Texte proposé:
-------------------------

Aussi le procureur spécial a-t-il l’obligation au cas où la réalité du délit d’enrichissement illicite serait  établie, de se livrer à un examen, non seulement du contexte dans lequel l’acte délictuel a été commis mais aussi de la nature de l’acte lui-même, pour vérifier s’il s’inscrit dans le cadre de « l’exercice des fonctions du ministre ».


La vérité est que dans le cas du délit d’enrichissement illicite, la charge de la preuve incombe au prévenu, et par conséquent, il lui appartient de prouver que les faits incriminés ont bien eu lieu «  dans l’exercice des fonctions  de ministre », étant entendu que les fonctions de ministre ont été expressément définies par le législateur.


En effet, la Constitution du 7 Janvier 2001 qui a été adoptée par référendum, laisse apparaître en ses articles 42alinéa 5, 49 alinéa 2, 52 alinéa


2-3, que le Président de la République détermine la politique de la Nation ; tandis que les ministres dont il fixe les attributions, ont pour fonction de conduire et de coordonner ladite politique.


Par conséquent, les « actes accomplis dans l’exercice des fonctions » dont parle l’article 101 alinéa 2 doivent être identifiés sous l’éclairage des dispositions citées ci- dessus. Le système d’incrimination en droit pénal doit demeurer un système objectif dominé par le principe de légalité, à défaut de quoi il n’y aurait plus de borne à l’arbitraire. En tout cas, c’est la seule façon de procéder qui répond aux exigences des articles 4 du code pénal, 9 de la Constitution et 7 de la Charte Africaine de Droits de l’Homme.

-------------------------

Données fournies:
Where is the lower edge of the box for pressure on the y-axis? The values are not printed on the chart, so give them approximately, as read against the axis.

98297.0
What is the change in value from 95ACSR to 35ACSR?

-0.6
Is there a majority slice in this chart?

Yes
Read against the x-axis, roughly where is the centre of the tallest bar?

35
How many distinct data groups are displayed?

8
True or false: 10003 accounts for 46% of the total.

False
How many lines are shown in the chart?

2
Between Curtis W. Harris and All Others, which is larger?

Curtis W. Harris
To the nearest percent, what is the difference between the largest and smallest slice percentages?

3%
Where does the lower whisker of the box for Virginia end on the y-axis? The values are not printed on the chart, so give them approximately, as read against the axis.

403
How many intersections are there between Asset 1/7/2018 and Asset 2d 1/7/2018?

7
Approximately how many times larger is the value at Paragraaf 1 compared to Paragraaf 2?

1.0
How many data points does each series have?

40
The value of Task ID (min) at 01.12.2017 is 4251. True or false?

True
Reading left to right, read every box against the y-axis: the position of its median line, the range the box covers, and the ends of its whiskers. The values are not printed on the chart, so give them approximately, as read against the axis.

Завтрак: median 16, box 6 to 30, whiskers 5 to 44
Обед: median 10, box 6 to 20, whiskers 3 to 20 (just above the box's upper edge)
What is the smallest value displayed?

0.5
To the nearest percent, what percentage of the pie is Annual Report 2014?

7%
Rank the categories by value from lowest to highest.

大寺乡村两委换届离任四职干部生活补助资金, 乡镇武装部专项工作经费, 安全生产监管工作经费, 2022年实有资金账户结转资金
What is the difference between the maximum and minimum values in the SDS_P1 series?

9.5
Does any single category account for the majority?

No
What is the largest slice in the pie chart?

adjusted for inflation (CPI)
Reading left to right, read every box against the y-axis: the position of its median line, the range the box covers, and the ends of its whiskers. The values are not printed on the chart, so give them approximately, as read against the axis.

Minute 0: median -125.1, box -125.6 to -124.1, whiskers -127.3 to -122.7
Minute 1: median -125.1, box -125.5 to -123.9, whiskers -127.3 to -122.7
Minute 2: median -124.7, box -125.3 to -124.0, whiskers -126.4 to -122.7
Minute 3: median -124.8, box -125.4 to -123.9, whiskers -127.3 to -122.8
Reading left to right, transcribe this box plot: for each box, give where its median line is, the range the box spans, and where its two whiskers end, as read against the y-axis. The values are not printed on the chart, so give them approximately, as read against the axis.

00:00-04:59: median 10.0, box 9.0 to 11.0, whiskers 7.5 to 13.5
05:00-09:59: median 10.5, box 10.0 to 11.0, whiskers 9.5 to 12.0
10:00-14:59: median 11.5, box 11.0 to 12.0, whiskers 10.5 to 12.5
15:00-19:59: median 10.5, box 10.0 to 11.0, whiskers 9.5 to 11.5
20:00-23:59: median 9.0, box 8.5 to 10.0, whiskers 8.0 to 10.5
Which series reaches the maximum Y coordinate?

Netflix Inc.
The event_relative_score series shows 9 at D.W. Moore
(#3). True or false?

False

-------------------------

Consigne: Recopiez le texte depuis « 2-3, que le » jusqu'à « Droits de l’Homme. » inclus, en substituant « régime » à « système ». Appuyez-vous uniquement sur le texte.

Corrigé:
2-3, que le Président de la République détermine la politique de la Nation ; tandis que les ministres dont il fixe les attributions, ont pour fonction de conduire et de coordonner ladite politique.


Par conséquent, les « actes accomplis dans l’exercice des fonctions » dont parle l’article 101 alinéa 2 doivent être identifiés sous l’éclairage des dispositions citées ci- dessus. Le régime d’incrimination en droit pénal doit demeurer un régime objectif dominé par le principe de légalité, à défaut de quoi il n’y aurait plus de borne à l’arbitraire. En tout cas, c’est la seule façon de procéder qui répond aux exigences des articles 4 du code pénal, 9 de la Constitution et 7 de la Charte Africaine de Droits de l’Homme.